Ne consegue che se l’autorità (giudice o prefetto) annulla il verbale di infrazione, allora viene meno la violazione dell’articolo 126 bis, comma 2, del Codice della Strada, che riguarda l’obbligo di comunicare i dati personali e della patente del conducente del veicolo. L’obbligo di comunicare i dati del conducente scatta solo se il ricorso viene respinto. In tale caso, l’amministrazione deve inviare un nuovo invito a comunicare i dati.

Il caso

Tutto nasce dal caso di un automobilista che ha fatto ricorso dopo avere ricevuto 11 verbali per non aver comunicato i dati del conducente entro i 60 giorni dalla notifica del verbale. Il Giudice di pace ha ridotto la sanzione al minimo e il Tribunale ha rigettato l’appello. Il caso è poi approdato sul tavolo della Cassazione, che ha rivoluzionato ogni prassi.

La sentenza in Cassazione è stata ottenuta dall’avvocato Federico Donegatti del foro di Rovigo, mentre il collega Andrea Gino Gioli ha seguito i precedenti nei due gradi di giudizio.

Il commento del legale

“Il principio di diritto che ora viene espresso ritiene che la violazione prevista dall’articolo 126 bis, comma 2, del Codice della strada si possa configurare soltanto quando siano definiti i procedimenti giurisdizionali o amministrativi proposti avverso al verbale relativo alla precedente infrazione di riferimento, non insorgendo prima di allora alcun obbligo nei termini siffatti”. Questa la spiegazione dell’avvocato Donegatti a Polesine24. “Ne consegue – prosegue il legale – che, solo ed esclusivamente ad esito sfavorevole per il ricorrente dei predetti procedimenti intentati, l’amministrazione è tenuta ad emettere un nuovo invito per l’obbligato, dalla cui notifica decorrono i sessanta giorni per adempiere alle incombenze di cui alla citata disposizione, mentre in caso di esito favorevole, (con annullamento del verbale di accertamento), viene meno il presupposto per la configurazione della violazione”.

Tempi duri per gli autovelox

La sentenza della Cassazione, che ridimensiona un aspetto delle multe erogate dagli autovelox, si aggiunge ad altri interventi che, da più parti, riguardano la stessa materia.

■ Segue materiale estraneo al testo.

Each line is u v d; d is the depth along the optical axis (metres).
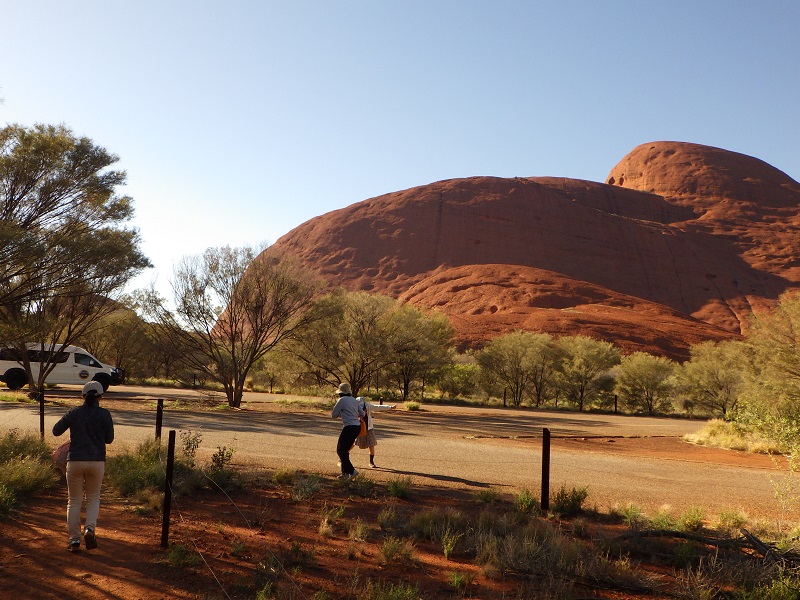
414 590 4.78
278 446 13.47
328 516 7.11
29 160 18.23
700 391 40.28
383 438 15.99
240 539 6.25
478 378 45.34
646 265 130.12
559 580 5.19
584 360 43.00
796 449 7.86
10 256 15.58
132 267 21.33
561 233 132.50
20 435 11.61
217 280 25.42
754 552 6.20
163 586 4.88
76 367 28.48
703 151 176.25
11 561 5.28
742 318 114.81
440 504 8.36
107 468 9.32
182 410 21.58
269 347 25.97
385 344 29.03
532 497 8.34
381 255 127.81
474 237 129.00
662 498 9.66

La Procura di Padova sta indagando sul caso di 9 autovelox che, secondo le ipotesi, sarebbero approvati ma non anche omologati. L’indagine arriva a seguito di una serie di denunce di automobilisti, anche ai danni di amministrazioni comunali.

E un’indagine della Procura di Cosenza ha portato alla luce autovelox non omologati in tutta Italia. Subito è scattato il sequestro dei dispositivi.

A maggio scorso è stato pubblicato in Gazzetta Ufficiale il decreto fortemente restrittivo sull’utilizzo degli autovelox voluto dal ministro del Trasporti, nonché vicepremier e capo della Lega, Matteo Salvini.